Церемония началась, естественно, речами, по выражению того же автора, "двух знаковых русских писателей". Знаковый писатель А.С. говорил длинно и возвышенно. Он, разумеется, очень хвалил знакового писателя В.Р. Но как-то очень странно. С одной стороны, назвал его прозорливцем. Прекрасно! Но, с другой, заявил: "Он не ищет слов, не подбирает их, — он льется с ними в одном потоке". Красиво, но сомнительно. Как это "не ищет слов"? Пушкин, о чем буквально вопиют его черновики, искал. Толстой, по несколько раз переписывая романы и повести, искал. Блок искал. Маяковский божился, что изводил "единого слова ради тысячи тонн словесной руды"... Да ведь и сам оратор даже в этой речи буквально землю роет в поисках нужного словца, другое дело — всегда ли удачно. Например: "перепущен (!) срок отъезда"... "война явно при конце (!)"... "повествование просочено (!) сибирской натурой", то есть природой... "писатель натурально сжит (!) с природой", то есть натурально "сжит" с натурой... "писатель передаёт природу нутряно"... Даже о трагическом говорит так, что невольно становится смешно: "догружается неизбежность раскрыва беременности"... "Настёна утопляется (!) в Ангаре"... Я не стану это обстоятельно комментировать (о языке живого классика у нас еще будет речь), а замечу только, что в том же номере "Дня" Виктор Топоров пишет: "Сатира Ильфа и Петрова, как прежде, бьет не в бровь, а в глаз". "Инда взопрели озимые". Да разве всё, что я привел, не того же пошиба?.. Так вот, все писатели, включая оратора, ищут нужные слова, и только один-единственный Распутин не ищет их, а как только возьмет перо в руки, так оно и скачет само по бумаге: трр... трр... трр... Полно, Александр Исаич, напраслину-то на человека возводить, изображая его литературным выродком.

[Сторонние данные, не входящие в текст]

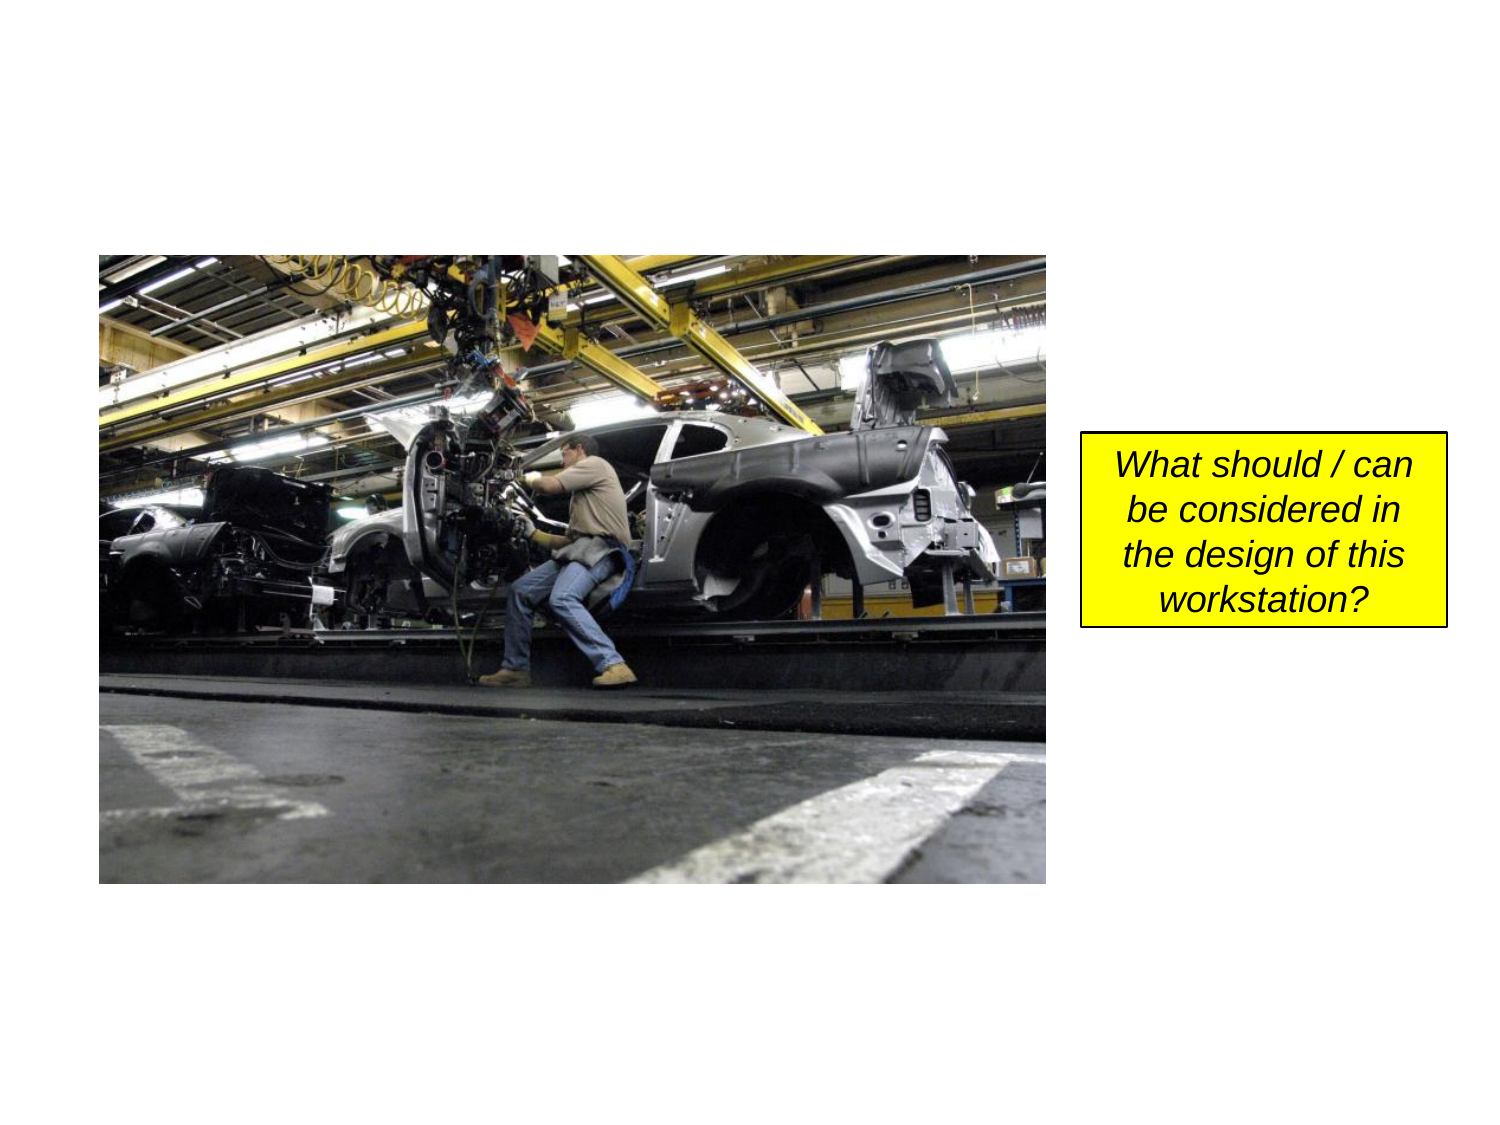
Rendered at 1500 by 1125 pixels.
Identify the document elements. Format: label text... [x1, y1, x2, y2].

Но еще удивительнее то, как он нахваливает повесть "Живи и помни": "Валентин Распутин заметно выделился в 1974 году внезапностью темы — дезертирством, — до того запрещенной и замолченной, и внезапностью трактовки её". Всё тут — привычное для велосипедиста кручение колес. Никто тему дезертирства и предательства не запрещал, и вовсе не была она "замолчена". Еще в 1941-42 годах печатались в многомиллионной "Правде", в "Красной звезде", в других газетах и передавались по радио произведения, в которых были и предатели и дезертиры, — таков, например, сильный рассказ Александра Довженко "Отступник". В те же годы написана и шла во многих театрах страны пьеса Леонида Леонова "Нашествие", в которой выведена целая галерея образов предателей: городской голова Фаюнин, его прихвостень Кокорышкина, фашистский холуй Мосальский, начальник полиции Федотов... А чуть ли не за пятнадцать лет до Распутина повесть, которая так и называлась — "Дезертир", опубликовал у себя на родине, а потом в Москве замечательный писатель, участник Отечественной войны Юрий Гончаров, живущий в Воронеже. И вот при всем этом, не моргнув глазом, благим матом: "Запретили! Замолчали!.." И ведь так всегда и во всем...
А в чем же "внезапность трактовки"? А вот слушайте: "В Советском Союзе в войну дезертиров были тысячи, и даже десятки тысяч, о чем наша история сумела смолчать..." Во-первых, откуда знать велосипедисту Анике о "десятках тысяч", если в Истории Великой Отечественной войны он так безграмотен, что даже, как увидим дальше, не знает, где он сам-то воевал. Во-вторых, а с какой стати аж сама История должна заниматься хотя бы и "десятками тысяч" шкурников и трусов, оказавшихся в многомиллионной армии? У Истории есть дела поважней. И потом, уж чья бы корова мычала: сам нахваливает мастерство фашистских летчиков, афиширует бесстрашие и ловкость румынских диверсантов, а о героизме защитников Брестской крепости и Одессы, Москвы и Ленинграда, Севастополя и Сталинграда, о мужестве всей Красной Армии — не только "сумел смолчать", но и все это оболгал, уверяя, например, что в 41-м году мы бежали в панике по 120 километров в день, — да что ж тогда помешало немцам через две недели быть в Москве? И ведь сам Гитлер признавал уже в конце войны, что ни в одной капании немецкая армия не одолевала в день больше 50 километров, и притом — лишь короткое время.